- Stored items -

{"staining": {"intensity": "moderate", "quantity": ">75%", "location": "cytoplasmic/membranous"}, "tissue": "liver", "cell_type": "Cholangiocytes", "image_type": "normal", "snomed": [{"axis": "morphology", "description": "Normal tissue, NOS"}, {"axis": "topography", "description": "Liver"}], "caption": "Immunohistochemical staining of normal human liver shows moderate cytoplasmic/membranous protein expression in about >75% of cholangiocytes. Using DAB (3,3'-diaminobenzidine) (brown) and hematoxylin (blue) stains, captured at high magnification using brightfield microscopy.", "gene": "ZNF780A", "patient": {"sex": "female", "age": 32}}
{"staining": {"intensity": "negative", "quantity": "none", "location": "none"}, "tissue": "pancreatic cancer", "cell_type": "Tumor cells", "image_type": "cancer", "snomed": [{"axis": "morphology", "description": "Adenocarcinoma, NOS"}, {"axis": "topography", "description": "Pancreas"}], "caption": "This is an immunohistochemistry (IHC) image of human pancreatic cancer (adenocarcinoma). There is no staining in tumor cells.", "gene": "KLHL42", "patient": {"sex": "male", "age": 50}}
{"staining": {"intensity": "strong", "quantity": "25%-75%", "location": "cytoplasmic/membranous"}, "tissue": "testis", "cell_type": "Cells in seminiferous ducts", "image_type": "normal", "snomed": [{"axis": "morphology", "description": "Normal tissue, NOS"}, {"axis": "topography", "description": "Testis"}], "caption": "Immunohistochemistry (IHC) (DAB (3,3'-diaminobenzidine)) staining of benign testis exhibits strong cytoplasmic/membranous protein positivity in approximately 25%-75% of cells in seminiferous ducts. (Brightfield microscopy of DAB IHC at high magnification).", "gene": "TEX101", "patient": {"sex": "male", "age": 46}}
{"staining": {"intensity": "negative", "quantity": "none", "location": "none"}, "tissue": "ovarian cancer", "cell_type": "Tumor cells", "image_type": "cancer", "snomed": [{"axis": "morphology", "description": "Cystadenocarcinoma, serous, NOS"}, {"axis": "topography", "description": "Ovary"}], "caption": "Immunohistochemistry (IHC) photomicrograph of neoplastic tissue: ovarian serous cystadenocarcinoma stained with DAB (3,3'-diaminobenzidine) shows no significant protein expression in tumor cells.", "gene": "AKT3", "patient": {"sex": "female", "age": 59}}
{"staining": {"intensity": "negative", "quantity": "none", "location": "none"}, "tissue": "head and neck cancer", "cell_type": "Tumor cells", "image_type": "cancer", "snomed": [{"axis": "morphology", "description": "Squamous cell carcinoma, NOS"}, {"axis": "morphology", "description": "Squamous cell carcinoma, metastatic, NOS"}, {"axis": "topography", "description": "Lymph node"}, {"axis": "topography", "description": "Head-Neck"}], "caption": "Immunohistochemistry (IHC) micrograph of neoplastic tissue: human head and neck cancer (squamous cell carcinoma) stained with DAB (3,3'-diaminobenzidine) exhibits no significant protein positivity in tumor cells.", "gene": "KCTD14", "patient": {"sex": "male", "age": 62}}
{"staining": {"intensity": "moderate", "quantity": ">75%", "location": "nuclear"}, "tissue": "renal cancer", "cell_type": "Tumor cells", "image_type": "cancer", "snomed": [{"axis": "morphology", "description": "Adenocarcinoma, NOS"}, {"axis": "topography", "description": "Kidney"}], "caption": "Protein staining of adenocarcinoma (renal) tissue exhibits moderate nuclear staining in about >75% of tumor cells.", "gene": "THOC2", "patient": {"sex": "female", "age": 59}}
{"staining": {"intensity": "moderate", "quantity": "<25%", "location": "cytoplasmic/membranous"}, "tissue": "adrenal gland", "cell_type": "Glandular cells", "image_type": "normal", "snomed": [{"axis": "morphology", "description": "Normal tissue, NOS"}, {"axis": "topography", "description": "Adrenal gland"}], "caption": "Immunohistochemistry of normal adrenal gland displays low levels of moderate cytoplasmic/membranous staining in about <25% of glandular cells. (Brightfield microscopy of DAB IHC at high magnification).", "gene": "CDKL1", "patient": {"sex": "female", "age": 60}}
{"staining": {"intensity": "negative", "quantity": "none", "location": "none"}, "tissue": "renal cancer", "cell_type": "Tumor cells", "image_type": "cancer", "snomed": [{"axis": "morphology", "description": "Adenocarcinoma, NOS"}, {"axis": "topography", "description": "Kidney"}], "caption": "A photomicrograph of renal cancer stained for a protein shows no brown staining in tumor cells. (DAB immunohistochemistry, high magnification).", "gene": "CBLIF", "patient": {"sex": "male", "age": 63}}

- TASK DIRECTIONS -
The records above are to be reproduced exactly, with nothing left out.

- RESULT OF THIS EXERCISE -
{"staining": {"intensity": "moderate", "quantity": ">75%", "location": "cytoplasmic/membranous"}, "tissue": "liver", "cell_type": "Cholangiocytes", "image_type": "normal", "snomed": [{"axis": "morphology", "description": "Normal tissue, NOS"}, {"axis": "topography", "description": "Liver"}], "caption": "Immunohistochemical staining of normal human liver shows moderate cytoplasmic/membranous protein expression in about >75% of cholangiocytes. Using DAB (3,3'-diaminobenzidine) (brown) and hematoxylin (blue) stains, captured at high magnification using brightfield microscopy.", "gene": "ZNF780A", "patient": {"sex": "female", "age": 32}}
{"staining": {"intensity": "negative", "quantity": "none", "location": "none"}, "tissue": "pancreatic cancer", "cell_type": "Tumor cells", "image_type": "cancer", "snomed": [{"axis": "morphology", "description": "Adenocarcinoma, NOS"}, {"axis": "topography", "description": "Pancreas"}], "caption": "This is an immunohistochemistry (IHC) image of human pancreatic cancer (adenocarcinoma). There is no staining in tumor cells.", "gene": "KLHL42", "patient": {"sex": "male", "age": 50}}
{"staining": {"intensity": "strong", "quantity": "25%-75%", "location": "cytoplasmic/membranous"}, "tissue": "testis", "cell_type": "Cells in seminiferous ducts", "image_type": "normal", "snomed": [{"axis": "morphology", "description": "Normal tissue, NOS"}, {"axis": "topography", "description": "Testis"}], "caption": "Immunohistochemistry (IHC) (DAB (3,3'-diaminobenzidine)) staining of benign testis exhibits strong cytoplasmic/membranous protein positivity in approximately 25%-75% of cells in seminiferous ducts. (Brightfield microscopy of DAB IHC at high magnification).", "gene": "TEX101", "patient": {"sex": "male", "age": 46}}
{"staining": {"intensity": "negative", "quantity": "none", "location": "none"}, "tissue": "ovarian cancer", "cell_type": "Tumor cells", "image_type": "cancer", "snomed": [{"axis": "morphology", "description": "Cystadenocarcinoma, serous, NOS"}, {"axis": "topography", "description": "Ovary"}], "caption": "Immunohistochemistry (IHC) photomicrograph of neoplastic tissue: ovarian serous cystadenocarcinoma stained with DAB (3,3'-diaminobenzidine) shows no significant protein expression in tumor cells.", "gene": "AKT3", "patient": {"sex": "female", "age": 59}}
{"staining": {"intensity": "negative", "quantity": "none", "location": "none"}, "tissue": "head and neck cancer", "cell_type": "Tumor cells", "image_type": "cancer", "snomed": [{"axis": "morphology", "description": "Squamous cell carcinoma, NOS"}, {"axis": "morphology", "description": "Squamous cell carcinoma, metastatic, NOS"}, {"axis": "topography", "description": "Lymph node"}, {"axis": "topography", "description": "Head-Neck"}], "caption": "Immunohistochemistry (IHC) micrograph of neoplastic tissue: human head and neck cancer (squamous cell carcinoma) stained with DAB (3,3'-diaminobenzidine) exhibits no significant protein positivity in tumor cells.", "gene": "KCTD14", "patient": {"sex": "male", "age": 62}}
{"staining": {"intensity": "moderate", "quantity": ">75%", "location": "nuclear"}, "tissue": "renal cancer", "cell_type": "Tumor cells", "image_type": "cancer", "snomed": [{"axis": "morphology", "description": "Adenocarcinoma, NOS"}, {"axis": "topography", "description": "Kidney"}], "caption": "Protein staining of adenocarcinoma (renal) tissue exhibits moderate nuclear staining in about >75% of tumor cells.", "gene": "THOC2", "patient": {"sex": "female", "age": 59}}
{"staining": {"intensity": "moderate", "quantity": "<25%", "location": "cytoplasmic/membranous"}, "tissue": "adrenal gland", "cell_type": "Glandular cells", "image_type": "normal", "snomed": [{"axis": "morphology", "description": "Normal tissue, NOS"}, {"axis": "topography", "description": "Adrenal gland"}], "caption": "Immunohistochemistry of normal adrenal gland displays low levels of moderate cytoplasmic/membranous staining in about <25% of glandular cells. (Brightfield microscopy of DAB IHC at high magnification).", "gene": "CDKL1", "patient": {"sex": "female", "age": 60}}
{"staining": {"intensity": "negative", "quantity": "none", "location": "none"}, "tissue": "renal cancer", "cell_type": "Tumor cells", "image_type": "cancer", "snomed": [{"axis": "morphology", "description": "Adenocarcinoma, NOS"}, {"axis": "topography", "description": "Kidney"}], "caption": "A photomicrograph of renal cancer stained for a protein shows no brown staining in tumor cells. (DAB immunohistochemistry, high magnification).", "gene": "CBLIF", "patient": {"sex": "male", "age": 63}}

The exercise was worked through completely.